Fruits production is also critical to Cambodia’s agricultural sector, most of which is consumed domestically. Banana is among Cambodia’s top fruit crop and, like rice and cassava, during the most recent 30 years of climate change, banana production has regularly set new records for production. Indeed, banana production in Cambodia increased by just under 161 percent since 1990. (see the figure immediately below).
Fish make up the largest percentage of protein in the average Cambodian’s diet. Data shows that fish harvests, both wild and produced via aquaculture, have been increasing. The U.N. FAO doesn’t keep records of sea food production, however, the South Asian Fisheries Development Center has, until recently, for the region.

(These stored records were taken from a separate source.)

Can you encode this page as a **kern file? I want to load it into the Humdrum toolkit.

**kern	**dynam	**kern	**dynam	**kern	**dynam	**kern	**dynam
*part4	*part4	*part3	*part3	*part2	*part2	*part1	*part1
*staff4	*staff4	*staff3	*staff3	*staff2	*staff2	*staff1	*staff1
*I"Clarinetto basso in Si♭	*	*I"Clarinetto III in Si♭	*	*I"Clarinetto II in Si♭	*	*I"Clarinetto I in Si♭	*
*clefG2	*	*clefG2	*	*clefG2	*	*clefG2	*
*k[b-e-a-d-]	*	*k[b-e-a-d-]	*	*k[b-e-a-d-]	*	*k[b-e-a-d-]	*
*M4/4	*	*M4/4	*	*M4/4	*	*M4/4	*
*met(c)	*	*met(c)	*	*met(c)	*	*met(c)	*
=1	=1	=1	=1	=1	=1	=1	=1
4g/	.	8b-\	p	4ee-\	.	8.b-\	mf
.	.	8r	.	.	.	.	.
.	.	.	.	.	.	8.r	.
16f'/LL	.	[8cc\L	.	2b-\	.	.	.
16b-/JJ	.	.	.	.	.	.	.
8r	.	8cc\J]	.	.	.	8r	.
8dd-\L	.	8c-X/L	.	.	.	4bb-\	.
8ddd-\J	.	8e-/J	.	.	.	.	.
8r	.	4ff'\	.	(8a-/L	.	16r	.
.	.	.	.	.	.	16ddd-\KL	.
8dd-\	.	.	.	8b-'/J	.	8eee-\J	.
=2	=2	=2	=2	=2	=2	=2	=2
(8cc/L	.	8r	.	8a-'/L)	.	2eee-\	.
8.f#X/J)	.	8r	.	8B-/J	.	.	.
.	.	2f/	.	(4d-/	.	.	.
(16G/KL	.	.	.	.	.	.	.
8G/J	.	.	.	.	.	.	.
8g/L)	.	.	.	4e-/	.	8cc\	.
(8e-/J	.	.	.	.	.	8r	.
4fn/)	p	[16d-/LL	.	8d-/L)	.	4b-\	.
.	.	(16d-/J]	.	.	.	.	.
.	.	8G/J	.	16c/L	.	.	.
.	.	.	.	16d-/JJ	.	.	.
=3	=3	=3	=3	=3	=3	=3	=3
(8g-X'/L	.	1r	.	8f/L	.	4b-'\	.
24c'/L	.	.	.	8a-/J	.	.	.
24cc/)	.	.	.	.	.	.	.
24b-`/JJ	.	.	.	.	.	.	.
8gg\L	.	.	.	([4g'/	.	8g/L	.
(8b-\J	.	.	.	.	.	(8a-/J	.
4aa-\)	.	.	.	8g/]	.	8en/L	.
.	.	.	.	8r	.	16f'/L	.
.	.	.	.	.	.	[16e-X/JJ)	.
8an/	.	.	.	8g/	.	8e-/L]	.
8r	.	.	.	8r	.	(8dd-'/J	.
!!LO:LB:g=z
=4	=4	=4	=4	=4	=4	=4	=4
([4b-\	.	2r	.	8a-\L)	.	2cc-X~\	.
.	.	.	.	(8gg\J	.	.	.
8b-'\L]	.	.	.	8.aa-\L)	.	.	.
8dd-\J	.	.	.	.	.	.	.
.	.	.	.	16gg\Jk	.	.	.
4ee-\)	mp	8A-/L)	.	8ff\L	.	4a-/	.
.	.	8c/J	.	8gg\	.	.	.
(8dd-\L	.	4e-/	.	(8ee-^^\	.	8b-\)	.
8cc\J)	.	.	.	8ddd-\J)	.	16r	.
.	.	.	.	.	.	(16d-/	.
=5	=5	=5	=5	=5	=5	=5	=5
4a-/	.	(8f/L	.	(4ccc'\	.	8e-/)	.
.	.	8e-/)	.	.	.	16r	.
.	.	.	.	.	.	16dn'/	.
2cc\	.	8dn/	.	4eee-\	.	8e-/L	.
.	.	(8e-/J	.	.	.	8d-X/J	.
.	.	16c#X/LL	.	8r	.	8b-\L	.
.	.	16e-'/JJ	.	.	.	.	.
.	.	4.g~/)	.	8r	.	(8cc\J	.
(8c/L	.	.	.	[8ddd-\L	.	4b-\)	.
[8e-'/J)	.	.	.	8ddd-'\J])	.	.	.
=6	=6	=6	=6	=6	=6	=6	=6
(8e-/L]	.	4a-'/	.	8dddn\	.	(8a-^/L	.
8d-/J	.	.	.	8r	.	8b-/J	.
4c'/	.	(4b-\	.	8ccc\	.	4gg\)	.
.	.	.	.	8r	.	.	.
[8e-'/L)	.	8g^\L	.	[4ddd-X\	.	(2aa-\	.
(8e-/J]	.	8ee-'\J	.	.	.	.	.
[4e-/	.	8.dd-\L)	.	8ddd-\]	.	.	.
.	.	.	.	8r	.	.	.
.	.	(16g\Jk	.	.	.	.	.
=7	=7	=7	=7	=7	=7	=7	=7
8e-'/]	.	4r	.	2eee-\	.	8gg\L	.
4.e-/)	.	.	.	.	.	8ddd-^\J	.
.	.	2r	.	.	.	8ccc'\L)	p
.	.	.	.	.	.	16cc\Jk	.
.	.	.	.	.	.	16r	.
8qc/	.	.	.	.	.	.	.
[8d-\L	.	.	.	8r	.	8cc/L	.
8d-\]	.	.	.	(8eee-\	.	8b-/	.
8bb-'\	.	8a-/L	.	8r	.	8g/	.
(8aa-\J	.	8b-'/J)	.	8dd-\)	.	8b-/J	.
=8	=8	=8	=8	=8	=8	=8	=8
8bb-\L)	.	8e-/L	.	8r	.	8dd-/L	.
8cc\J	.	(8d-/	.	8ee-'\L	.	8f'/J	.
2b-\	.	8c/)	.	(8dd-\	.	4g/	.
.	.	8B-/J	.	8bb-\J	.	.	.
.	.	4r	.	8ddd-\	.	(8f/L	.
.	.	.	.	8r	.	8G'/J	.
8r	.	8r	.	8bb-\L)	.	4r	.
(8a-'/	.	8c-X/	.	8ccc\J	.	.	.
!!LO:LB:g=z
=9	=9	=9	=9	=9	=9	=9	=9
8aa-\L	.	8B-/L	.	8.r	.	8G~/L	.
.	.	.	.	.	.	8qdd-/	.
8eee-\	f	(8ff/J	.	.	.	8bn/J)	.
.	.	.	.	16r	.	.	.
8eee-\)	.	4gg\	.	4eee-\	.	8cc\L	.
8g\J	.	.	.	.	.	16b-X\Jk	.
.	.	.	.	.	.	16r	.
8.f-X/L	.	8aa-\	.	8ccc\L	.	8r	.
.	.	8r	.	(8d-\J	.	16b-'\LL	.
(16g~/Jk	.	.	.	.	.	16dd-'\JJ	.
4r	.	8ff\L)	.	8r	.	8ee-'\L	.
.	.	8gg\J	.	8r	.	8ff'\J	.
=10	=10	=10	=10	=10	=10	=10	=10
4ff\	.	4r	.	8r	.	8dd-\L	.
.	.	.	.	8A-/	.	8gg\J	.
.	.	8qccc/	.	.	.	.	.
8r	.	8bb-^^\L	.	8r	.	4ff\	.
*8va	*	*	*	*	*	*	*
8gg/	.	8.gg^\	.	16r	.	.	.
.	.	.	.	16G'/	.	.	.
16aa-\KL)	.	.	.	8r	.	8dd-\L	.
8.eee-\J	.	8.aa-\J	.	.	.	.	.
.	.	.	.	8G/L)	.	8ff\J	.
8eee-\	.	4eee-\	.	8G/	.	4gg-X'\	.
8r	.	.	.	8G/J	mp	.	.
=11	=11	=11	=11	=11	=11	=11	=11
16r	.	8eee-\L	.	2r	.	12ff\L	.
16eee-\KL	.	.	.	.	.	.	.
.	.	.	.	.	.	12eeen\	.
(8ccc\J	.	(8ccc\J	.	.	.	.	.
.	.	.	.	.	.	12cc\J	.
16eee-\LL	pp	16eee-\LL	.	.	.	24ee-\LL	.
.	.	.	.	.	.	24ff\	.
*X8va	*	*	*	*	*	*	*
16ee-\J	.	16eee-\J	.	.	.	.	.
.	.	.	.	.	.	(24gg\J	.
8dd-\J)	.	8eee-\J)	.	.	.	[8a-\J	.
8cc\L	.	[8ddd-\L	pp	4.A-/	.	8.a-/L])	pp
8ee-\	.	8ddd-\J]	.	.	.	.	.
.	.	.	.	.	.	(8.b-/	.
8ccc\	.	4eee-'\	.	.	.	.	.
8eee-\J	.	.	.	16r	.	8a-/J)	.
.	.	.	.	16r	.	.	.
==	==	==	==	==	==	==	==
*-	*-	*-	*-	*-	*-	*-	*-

Its data show that between 2009 and 2017, the last year of available data, inland and marine capture of fish, and aquaculture production have all increased substantially, producing an overall increase in fish production topping 66 percent. (See the graphic below).
There is no evidence whatsoever that climate change is undermining Cambodian farmers abilities to pay back existing loans or forcing them to undertake new ones.
The data clearly demonstrate that across the range of Cambodia’s most critical food stuffs, from cereal crops, to root vegetables, to fruits, to fish, production has increased dramatically during the period of recent modest warming. This is fact-based good news CNBC could have reported. Unfortunately, rather than checking the facts, which would have undermined its continuing trend of reporting false climate alarm, CNBC chose to promote the alarmist narrative of impending climate doom, this time as promoted by a climate NGO in the U.K. Bad form, CNBC, bad form.